Even if an organization follows all federal, state and local laws and guidance around mandating COVID-19 vaccines, accommodates employees seeking exemptions, and acts with the utmost prudence, it may still be sued. It is important to consider that any claim will cost money to defend as the company will most likely need to retain an attorney to respond. A claim linked to the controversial issue of mandating vaccinations could also have the unwanted repercussion of generating negative publicity against the company since lawsuits filed in U.S. courts are generally accessible to the public. Finally, as we remain in a hard underwriting market for financial lines coverages, any claim reported to an insurance carrier might also result in an increase of policy premium at renewal, particularly if the insurance company pays out on the claim.
As organizations continue to navigate the ever-evolving landscape of COVID-related liabilities, the types of claims outlined above are a reminder that securing broad management liability, EPLI, D&O and cyber coverage is critical to an organization’s risk management and balance sheet protection. Lockton stands ready with the expertise and resources to assist clients who wish to review or expand their coverages in light of potential COVID-19 exposures, file a claim with their management liability carriers, or answer any of their insurance-related questions.

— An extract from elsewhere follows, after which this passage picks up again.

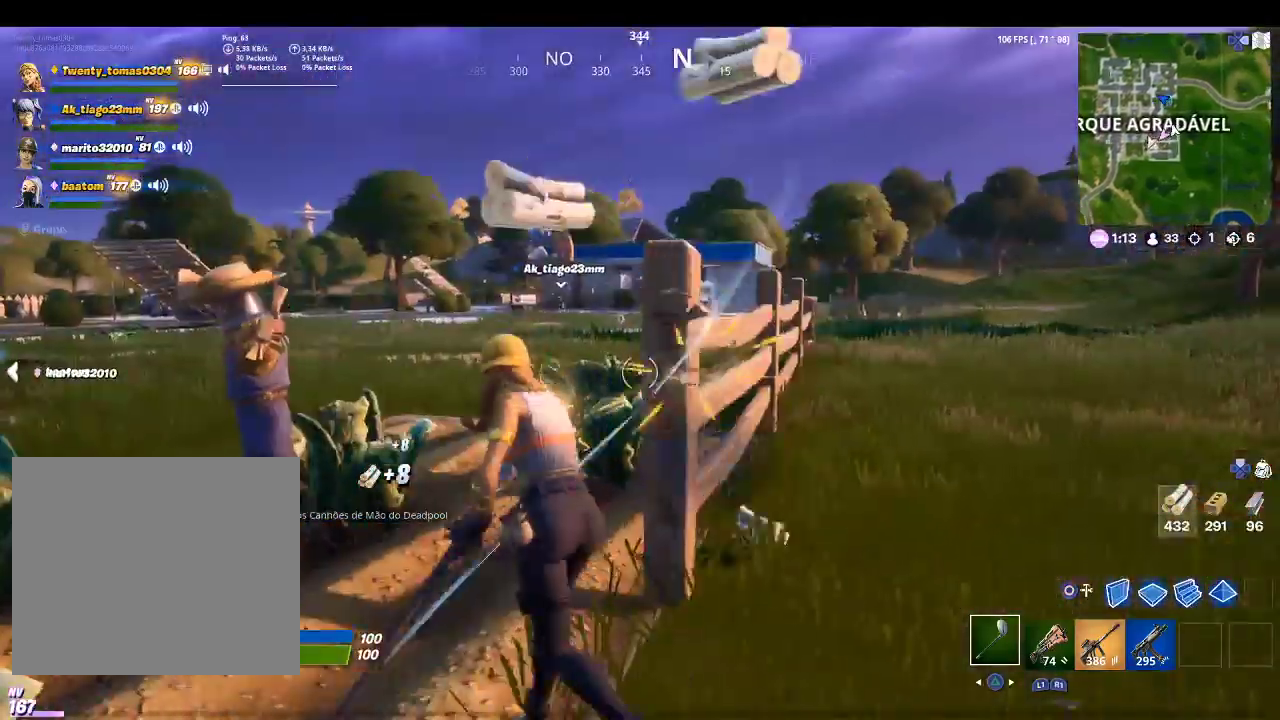
{"buttons": ["R2"], "left_stick": "up", "right_stick": "center", "events": [[133, "right_stick", "right"], [333, "right_stick", "center"]]}
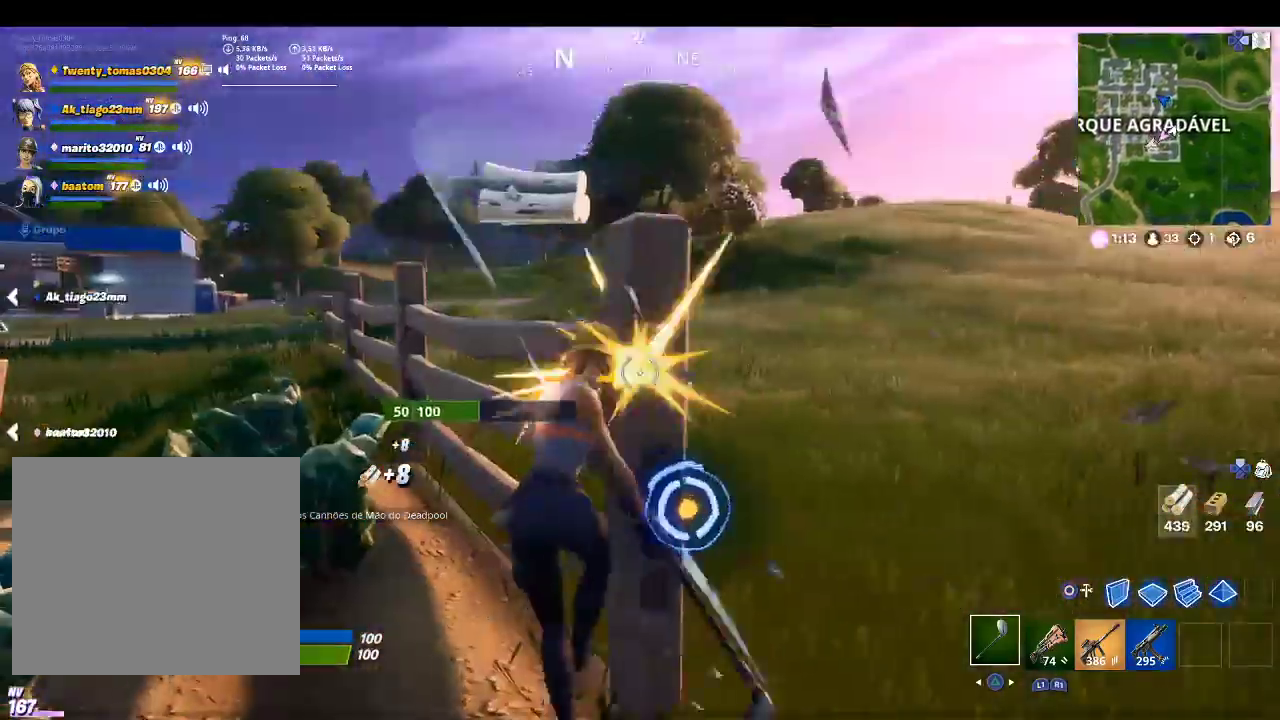
{"buttons": ["R2"], "left_stick": "up", "right_stick": "left", "events": [[300, "right_stick", "left"]]}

1 Such as the Occupational Safety and Health Administration (OSHA), the Centers for Disease Control and Prevention (CDC), and the United States Department of Labor (DOL).
2 The EEOC is the federal agency responsible for enforcing workplace anti-discrimination laws.
3 See, https://www.eeoc.gov/wysk/what-you-should-know-about-covid-19-and-ada-rehabilitation-act-and-other-eeo-laws
4 Under the ADA, “undue hardship” means a significant difficulty or expense on the company.